Due to the cost of storing and analysing data, the usual approach to analytics has been to only make data that is of known value available to users. But it is now sufficiently cheap to generate, store and use data that organisations are now able to let those users experiment with different data sources to see which yield useful results, Teradata's chief analytics officer Bill Franks (pictured) told iTWire.
This applies to data that is generated or collected inside or outside the organisation.
That outside data doesn't only come from public sources - organisations are increasingly choosing to combine their data to gain a more complete view.
Combining these data sets along with others such as weather conditions provides a better understanding of effective farming practices.
"The lines [between internal and external data] are beginning to blur," Franks said.
There are also changes in the types of analytics that are being performed.
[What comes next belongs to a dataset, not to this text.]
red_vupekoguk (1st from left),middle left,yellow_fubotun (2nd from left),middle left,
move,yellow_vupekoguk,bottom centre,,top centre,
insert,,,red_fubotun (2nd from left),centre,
Graph analysis is one example. Already widely used to help detect fraudulent financial transactions, it is becoming commonplace in other areas such as cyber security and the telco industry (churn analysis), he told iTWire.
Teradata's contribution is that the price/performance ratio of its products "has gotten vastly better," and by embedding analytics within the storage platform the company has eliminated data transfer problems.
The Teradata Aster platform provides all sorts of analytics, and "that greatly simplifies and speeds up processing" by "getting the algorithms much closer to the data," Franks said.
But these products aren't for everyone. Teradata is targeting organisations with annual revenues of around $200 million and above.